MINNEAPOLIS (WCCO) – Four identical twins from Buffalo, Minnesota are now starring in a documentary-style reality show about their life.  “Four of a Kind” is now airing on Lifetime Television, following Callie, Kendra, Megan and Sarah Durst through their senior year in high school.

They are one of 63 sets of identical quadruplets in the world. Clearly rare. But what are the odds of having a multiple birth?

“Naturally quadruplet births occur only in 1 per 500,000 births, only a few a year in the country,” said Dr. Bill Block, a perinatal specialist at Abbott Northwestern Hospital in Minneapolis.  “Not very high. They’re about Powerball odds.”

At Abbott in 2010, they delivered one set of quadruplets.  The odds of having triplets or more in the United States are just barely one tenth of one percent, 0.0015 percent according to the National Center for Health Statistics.

Still, the odds are about 400 percent higher than in 1980, according to Block, that’s almost entirely because of the explosion of fertility drugs and in-vitro fertilization.

And that’s something that the reproductive experts are working to reduce.

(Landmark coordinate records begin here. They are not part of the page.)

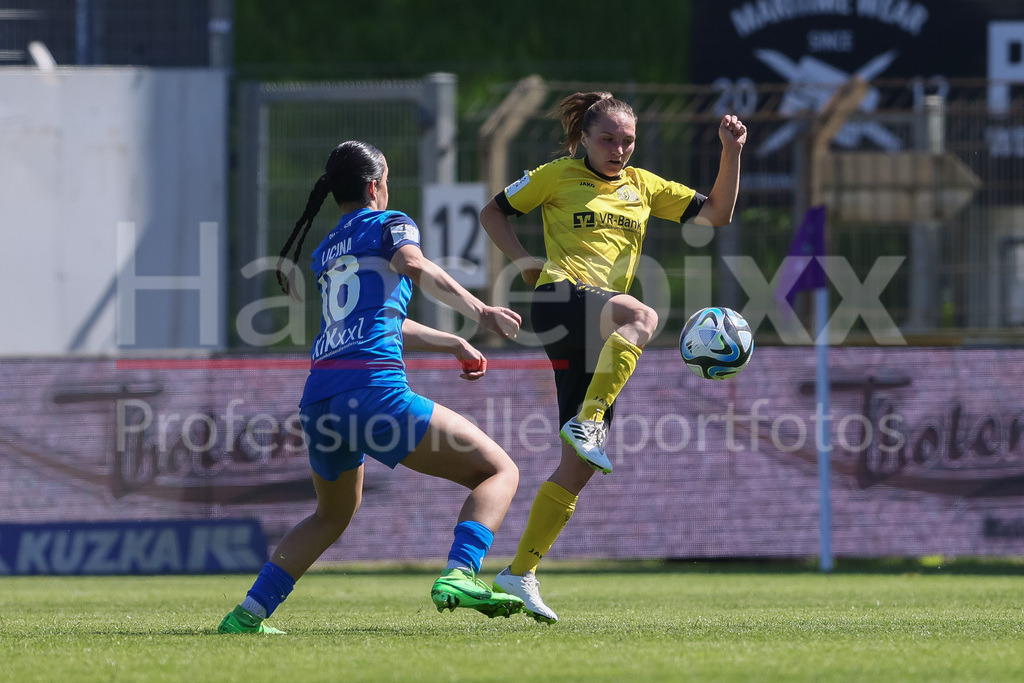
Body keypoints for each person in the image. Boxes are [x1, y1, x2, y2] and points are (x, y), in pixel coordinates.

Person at [219, 140, 526, 634]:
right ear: (374, 186)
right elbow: (415, 266)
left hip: (320, 398)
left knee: (331, 515)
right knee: (499, 472)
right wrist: (482, 312)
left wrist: (451, 342)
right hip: (372, 390)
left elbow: (370, 319)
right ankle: (461, 573)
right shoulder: (390, 223)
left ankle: (247, 616)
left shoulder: (326, 250)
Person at [479, 92, 746, 623]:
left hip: (597, 329)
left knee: (577, 469)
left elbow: (718, 213)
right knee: (642, 318)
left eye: (627, 140)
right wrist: (527, 261)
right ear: (584, 138)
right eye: (608, 139)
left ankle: (519, 572)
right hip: (559, 299)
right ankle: (590, 421)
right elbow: (493, 212)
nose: (618, 149)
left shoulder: (643, 186)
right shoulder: (555, 175)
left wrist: (731, 151)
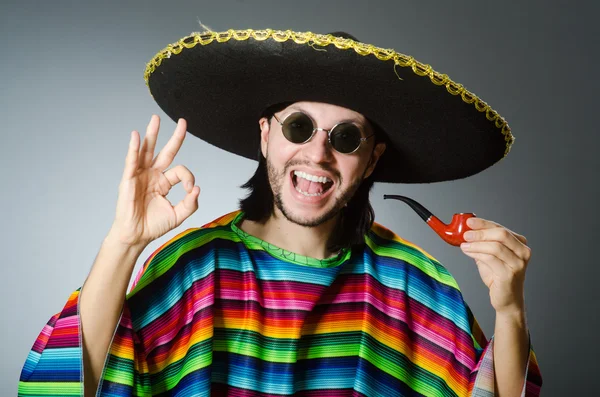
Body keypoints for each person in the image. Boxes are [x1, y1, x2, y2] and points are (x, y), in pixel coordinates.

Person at [18, 29, 542, 396]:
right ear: (266, 135)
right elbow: (67, 386)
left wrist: (511, 312)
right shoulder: (195, 268)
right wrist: (123, 244)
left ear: (372, 158)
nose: (318, 154)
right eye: (298, 128)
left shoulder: (414, 284)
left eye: (346, 137)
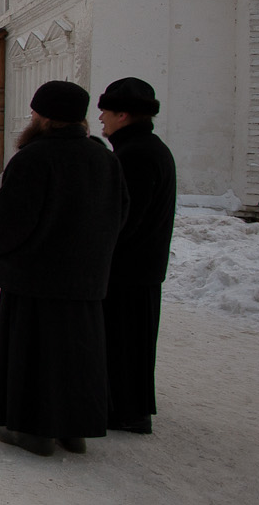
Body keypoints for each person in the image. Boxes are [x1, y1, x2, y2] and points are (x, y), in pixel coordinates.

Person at [0, 80, 128, 457]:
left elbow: (14, 221)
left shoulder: (34, 158)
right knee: (76, 354)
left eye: (34, 112)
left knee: (33, 353)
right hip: (85, 281)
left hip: (35, 280)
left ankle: (32, 431)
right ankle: (72, 429)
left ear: (46, 118)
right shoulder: (103, 158)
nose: (31, 117)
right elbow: (120, 213)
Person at [97, 77, 177, 435]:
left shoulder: (136, 154)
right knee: (131, 339)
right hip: (140, 264)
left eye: (107, 113)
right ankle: (127, 407)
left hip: (129, 266)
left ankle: (127, 411)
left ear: (124, 115)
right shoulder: (148, 148)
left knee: (125, 340)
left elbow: (126, 215)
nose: (102, 119)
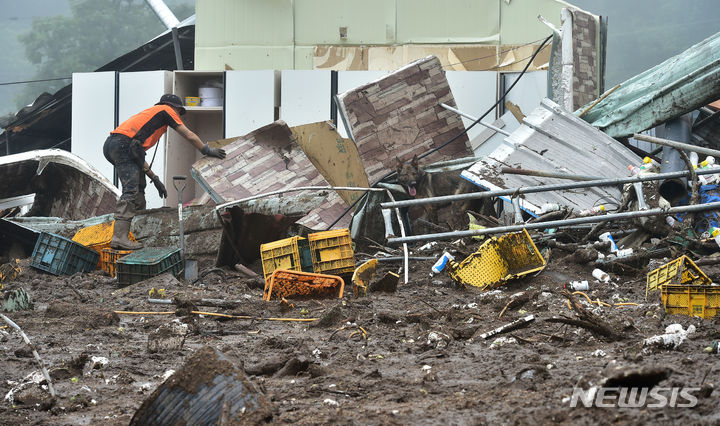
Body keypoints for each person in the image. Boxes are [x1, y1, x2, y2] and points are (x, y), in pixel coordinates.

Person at [104, 94, 226, 250]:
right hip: (121, 146)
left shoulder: (145, 122)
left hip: (113, 145)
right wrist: (206, 149)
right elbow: (188, 134)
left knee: (138, 186)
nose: (178, 115)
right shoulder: (165, 110)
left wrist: (155, 179)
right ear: (174, 107)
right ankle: (119, 237)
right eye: (178, 112)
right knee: (130, 191)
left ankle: (136, 231)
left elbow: (138, 158)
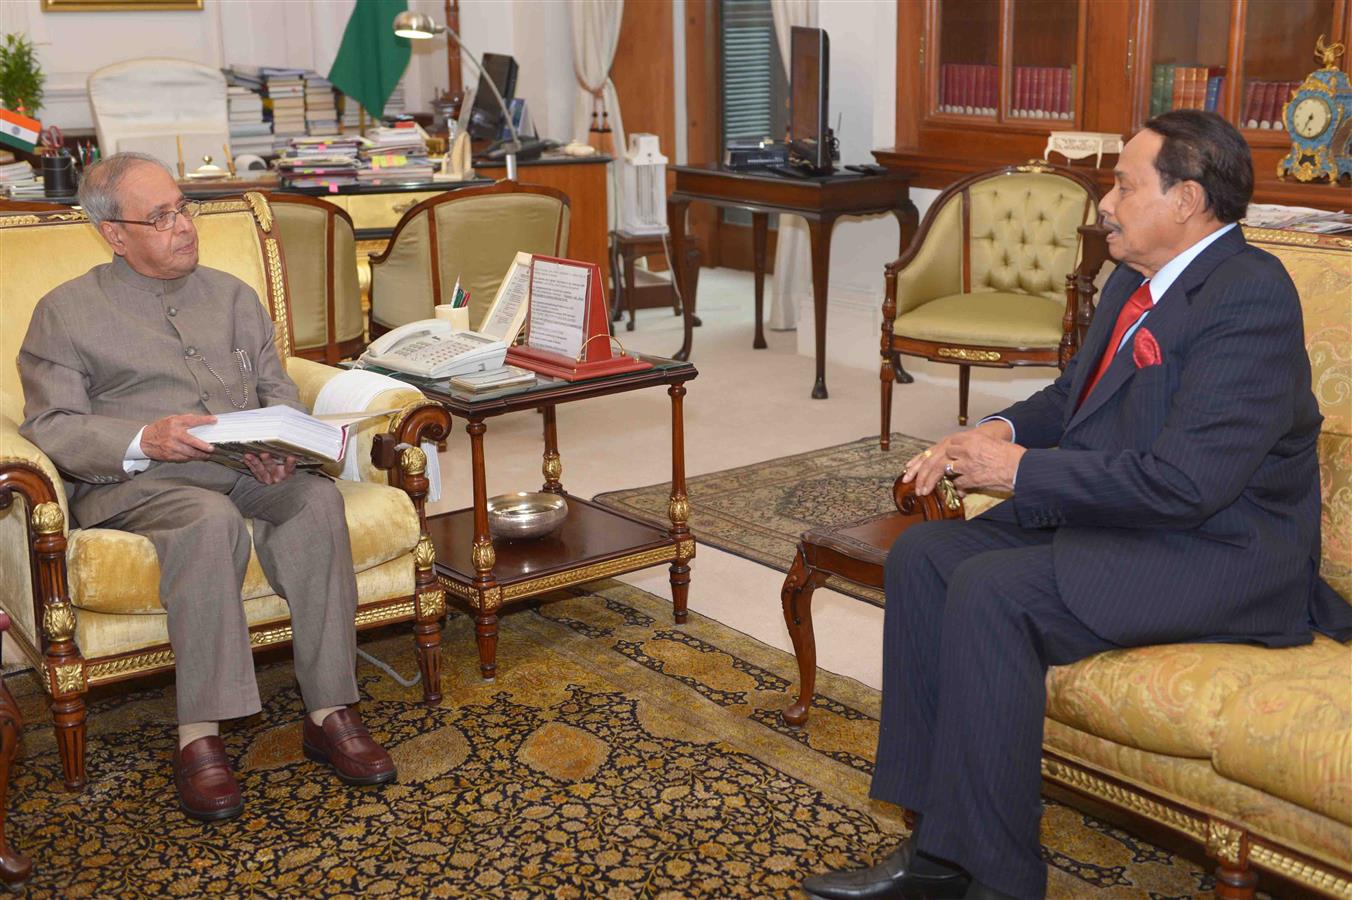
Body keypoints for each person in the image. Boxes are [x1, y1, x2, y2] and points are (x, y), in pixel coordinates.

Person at [803, 110, 1352, 899]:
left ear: (1187, 200)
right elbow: (1074, 396)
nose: (1104, 201)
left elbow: (1188, 484)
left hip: (1223, 550)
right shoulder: (1132, 276)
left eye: (1125, 185)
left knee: (994, 592)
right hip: (1138, 522)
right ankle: (937, 857)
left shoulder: (1249, 298)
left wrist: (1021, 472)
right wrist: (993, 428)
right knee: (923, 558)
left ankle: (1000, 881)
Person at [18, 152, 397, 823]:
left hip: (239, 468)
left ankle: (329, 708)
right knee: (205, 521)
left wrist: (285, 451)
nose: (183, 226)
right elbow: (50, 425)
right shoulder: (65, 312)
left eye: (183, 207)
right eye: (159, 218)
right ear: (115, 234)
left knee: (314, 501)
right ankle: (200, 735)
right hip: (138, 482)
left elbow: (278, 391)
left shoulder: (231, 296)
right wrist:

“A lot of the reproductive endocrinologists in town and around the country will only put back one egg or, at times, two eggs now. It’s not a matter of putting back four, five, six eggs hoping one would take,” said Block.

So let’s talk twins. In 2008, 3.3 percent of all births were twins. That’s the highest rate ever, perhaps because doctors are cutting down on the rate of triplets or higher.

African-Americans are more likely to have multiple births.  And if it runs in your family, that also elevates the chances.

“There is a genetic component to it. We don’t have it worked out as to what it is exactly, but if you come from a family with many multiple births, you’re more likely to have a multiple birth too,” said Block.

So let’s put this in perspective.  According to the Minnesota Department of Health, in 2009, there were 70,611 babies born.  Of that group, 68,012 were single babies and 2,599 were multiples.

If you removed the influence of fertility drugs and treatments, Block said that the birth rate of multiples are “very steady over time.”